Tuesday, February 7, 2012

Auntie G's (and S's) Rendang

I am not sure how it happened, but this fussy foodie has serendipitously flatted with not one but two friends who not only cook compulsively, but take a perverse delight in feeding the people around them into a stupor. And then there's M who is now a 'cook-off' junkie. Over the years, I have discovered that these peculiar creatures cannot be blamed for this apparently hereditary affliction. E caught it from her grandmother and S's parents have passed it on to all their children! 

This is S's mum's recipe for the classic Malaysian/Indonesian dish - rendang. I have never tried cooking it myself - I leave all that hard work to S. Even with a recipe, it is not an easy dish to perfect, but when done right is absolutely 'roll-your-eyes-to-the-back-of-your-head' divine. Beautifully tender pieces of beef/lamb/chicken sitting in lovely, thick, rich, spicy, aromatic, sweetish, gravy/paste. There are several different versions with distinctly different flavour profiles (some are sweeter, some are more curry like), but the basic characteristics of a good rendang are as described. That rendang pictured above that S made with this recipe was stunning and close to perfection. Maybe one day when S isn't just a stone's throw away to cook for me, I'll have to attempt it, but for now I am quite content just depending on her charity. Perhaps you should try it and report your efforts - it actually requires a bit of practice to get right.

125g ginger
300g onions (large or shallots or a mixture)
150g garlic
100g "buah keras”(candlenuts), soaked for about 20 minutes
100g “serai“(lemon grass, root only)
50 g fresh “kunyit” (turmeric); or 2-3 tsp turmeric powder
6-8 tbsp chilli paste - instructions below
250g “kerisek” (fried desiccated coconut) - instructions below
3 tsp tamarind puree
55g palm sugar or white sugar
2 whole and 2 shredded kaffir lime leaves
1 piece “kunyit” (turmeric) leaf, shredded (substitute with fresh bay leaf)
Gravy beef/chicken/lamb chops (see estimate in the recipe below, you don't have to use all the paste)


Chilli paste:
Top and deseed 1 bag (around 700gm) of big dried red chilli.
Boil in a pot of water for 5 minutes.
Drain and blend into a smooth paste (some water can be added if it gets too thick).
Fry in hot oil (on med to med-high heat) for 20-30 minutes.
When the oil separates and form a border around the side of the pan the paste is done.
Store in refrigerator, in an airtight jar, with a layer of oil on top.

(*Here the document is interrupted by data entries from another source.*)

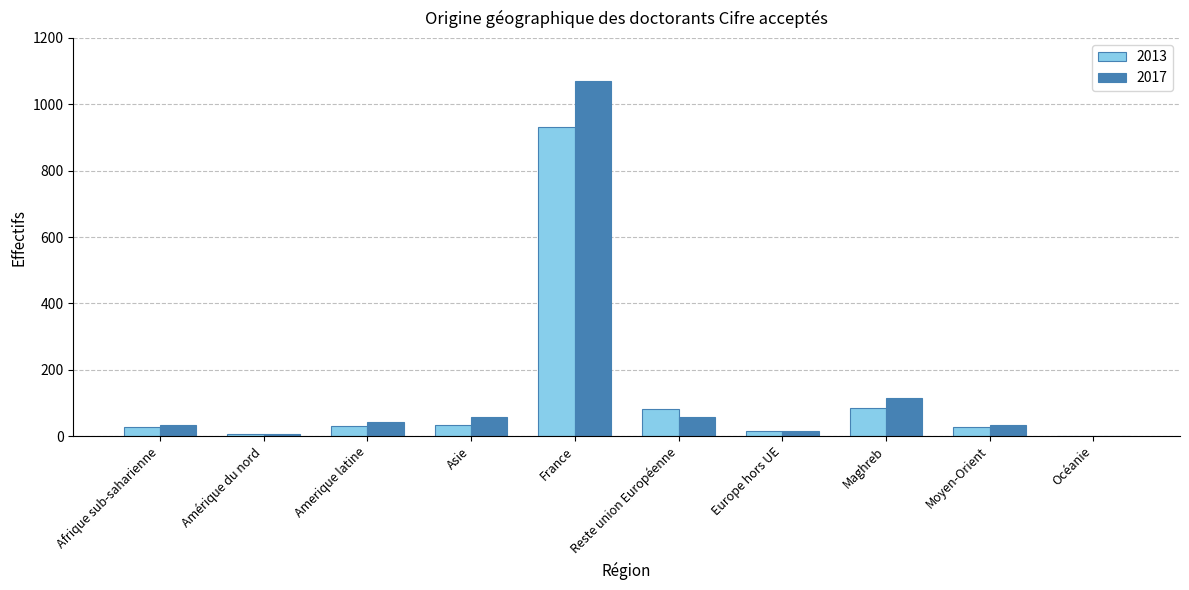

What is the difference between the 2017 values at Amerique latine and Océanie?

41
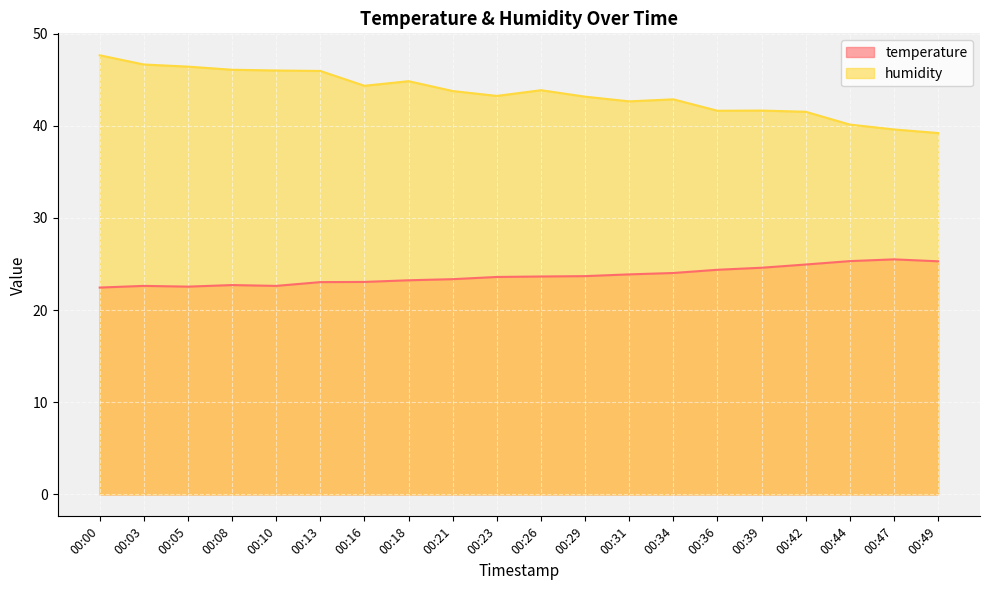

How many data points does each series have?

20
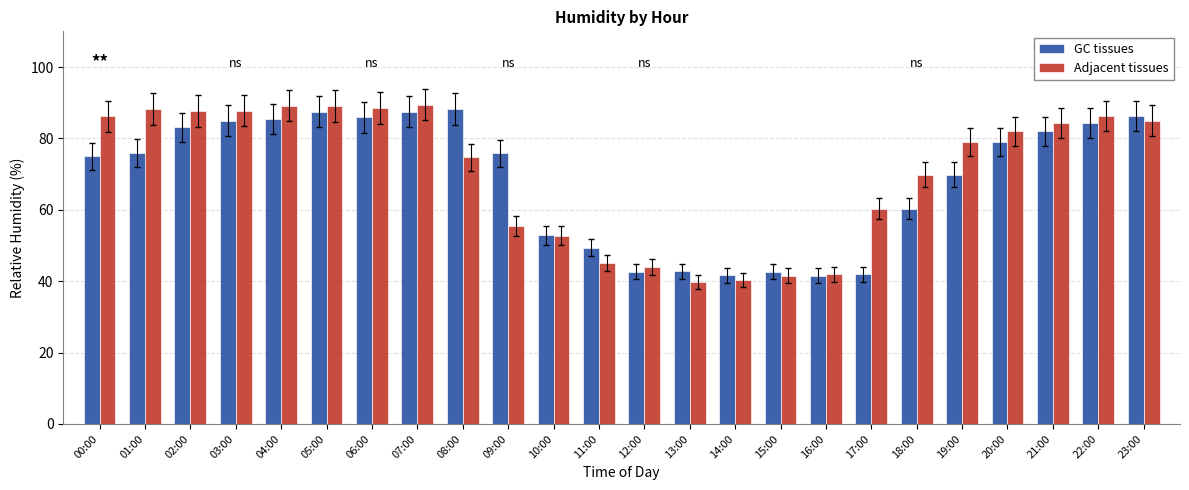

Which series has the largest total across all categories?

Adjacent tissues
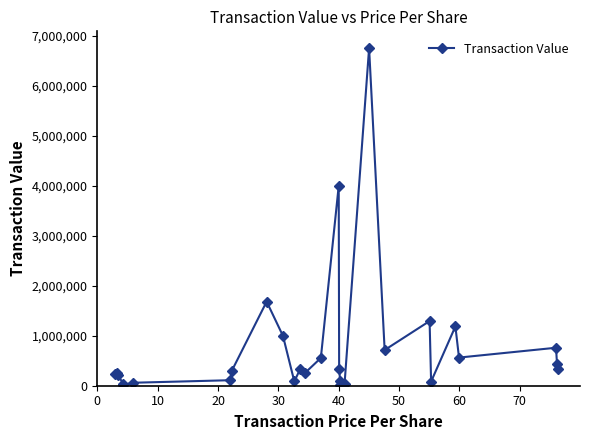

What is the value of the 13th point from the left?

254621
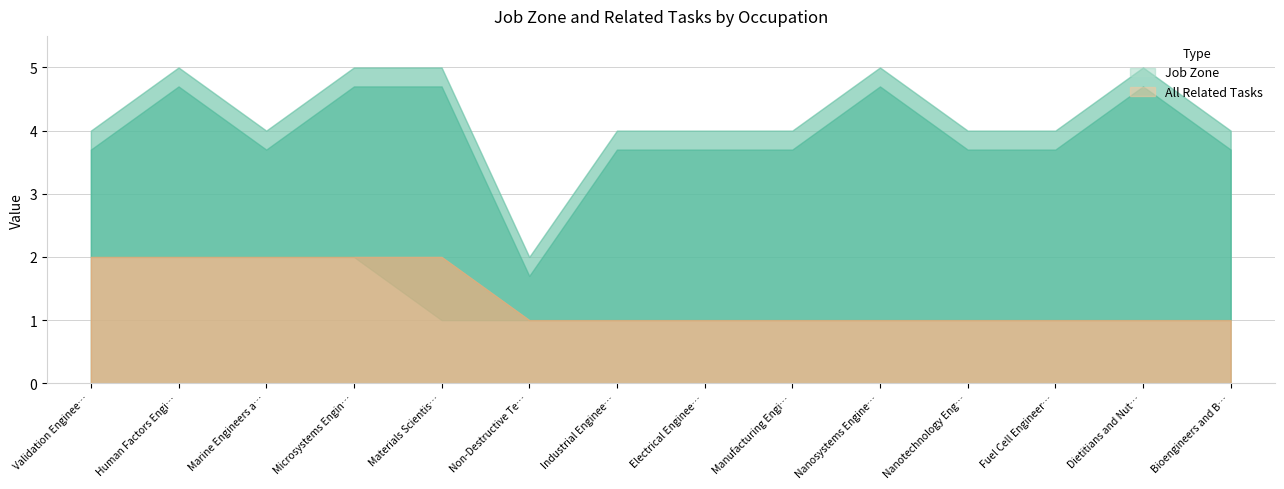

True or false: Job Zone and All Related Tasks cross at least once.

False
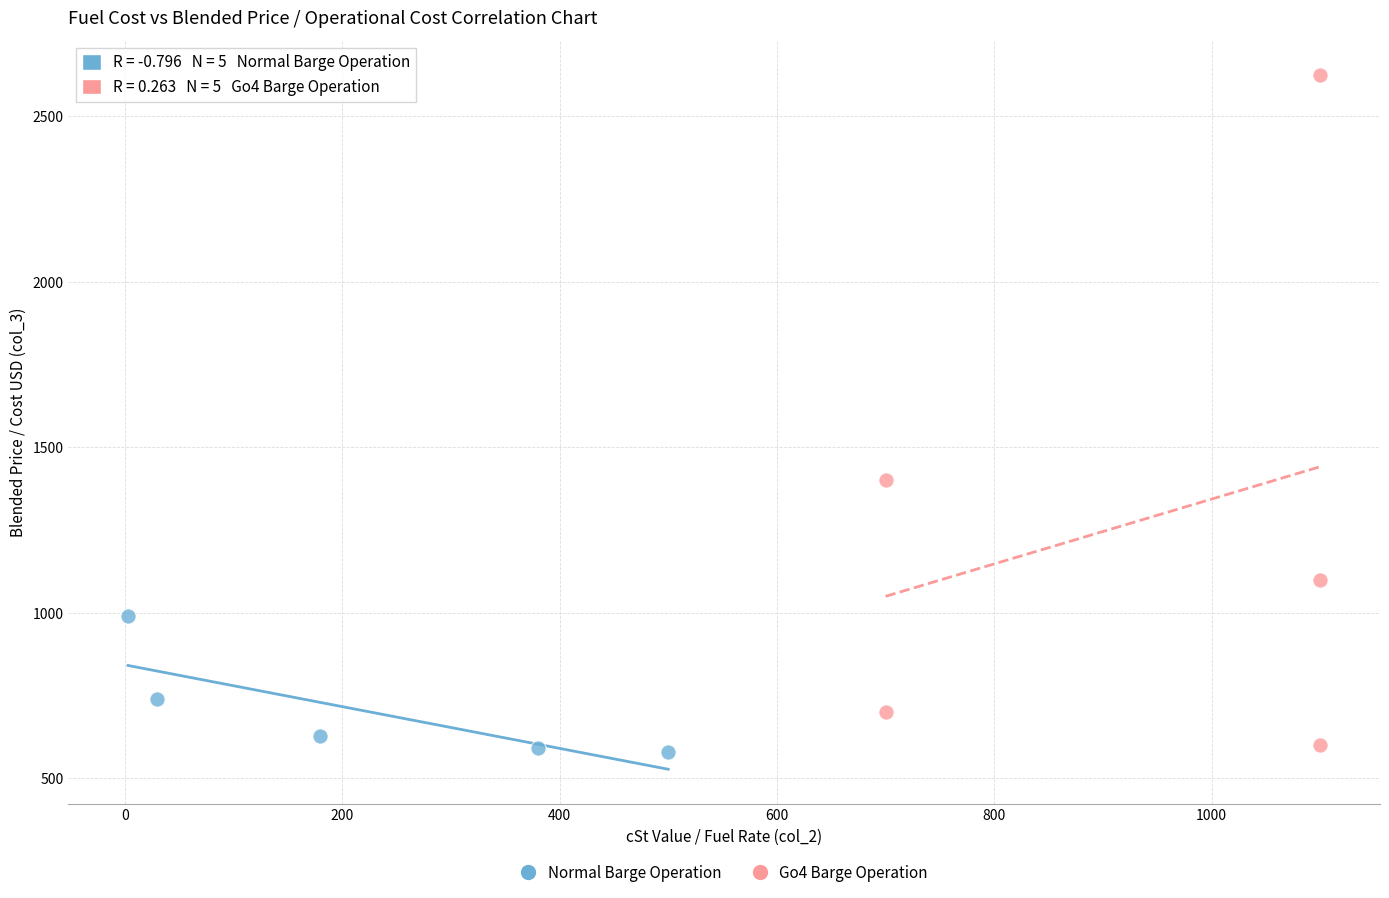

Which series has the widest spread of Y values?

Go4 Barge Operation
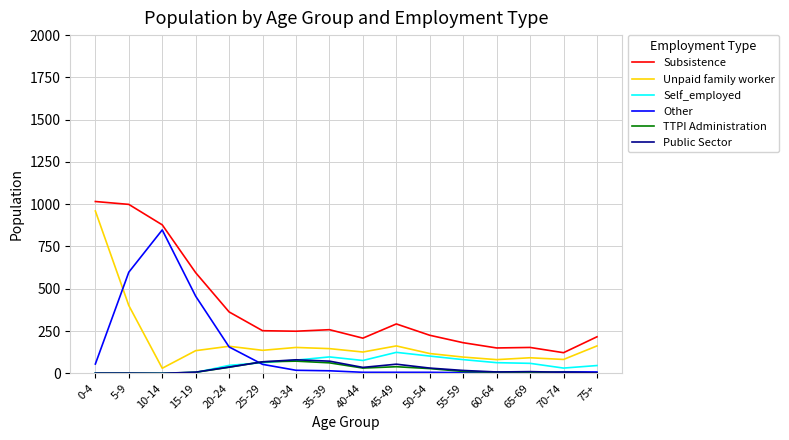

At how many categories does at least one series exceed 401?

4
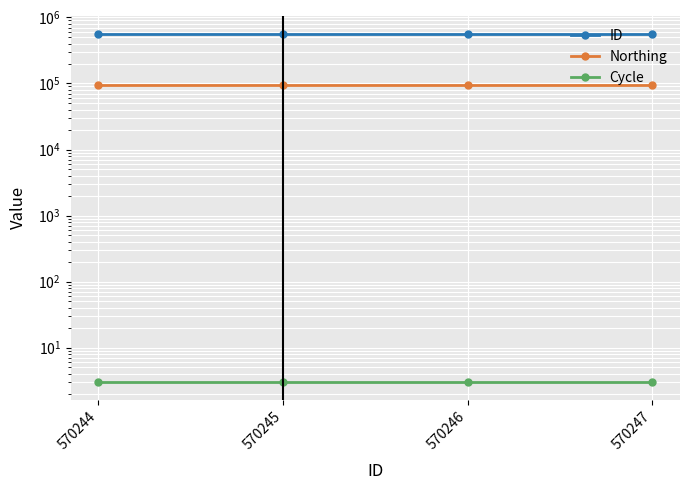

What is the lowest value of the Northing series?

96071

Dry fry 250g of desiccated coconut (use fresh if possible) on med-low heat.
This will take around 25 minutes.
Fry the coconut till it turns a lovely dark caramel colour.
Be sure to constantly stir the coconut so that it does not burn.
Let it cool, then using a spice blender or pestle and mortar, blend the coconut to a smooth paste.
You will notice that the natural oil will make the paste thick.
DO NOT add any liquid.

Grind to a smooth paste ingredients 1 to 6.
Fry this paste and chilli paste until oil comes up/separates (use a deep pan as it splashes) for about half hour or so, on med heat.
I ended using about ¾ to 1 cup of vegetable oil.
Add ½ a cup first, and add more (if needed) mid way through.
You basically want enough oil to fry this paste.
Add tamarind juice/puree, salt, and palm sugar (taste to ensure balance is perfect). Not too sweet please! Add leaves and kerisek, and cook for further 10 mins.
At this point you have a cooked paste that can be kept in the freezer for use in the future.
This recipe makes the amount of paste for about 5 - 6kg of meat (possibly more).
To make the rendang, add meat to a pan (with very little oil) and fry for 5 minutes.
Add enough of the rendang paste to coat the meat.
Add some water (a few tablespoons) just to loosen the paste.
Cover and slow cook until meat is tender. If using beef, this can take up to 2 hours. However, if you are using a pressure cooker, that should take less time.
When the meat is tender, add some coconut cream, sugar and salt (to taste).
If the sauce is too runny, slow cook on low heat, uncovered, for 20-30 more minutes.
Serve with rice, bread, naan or roti.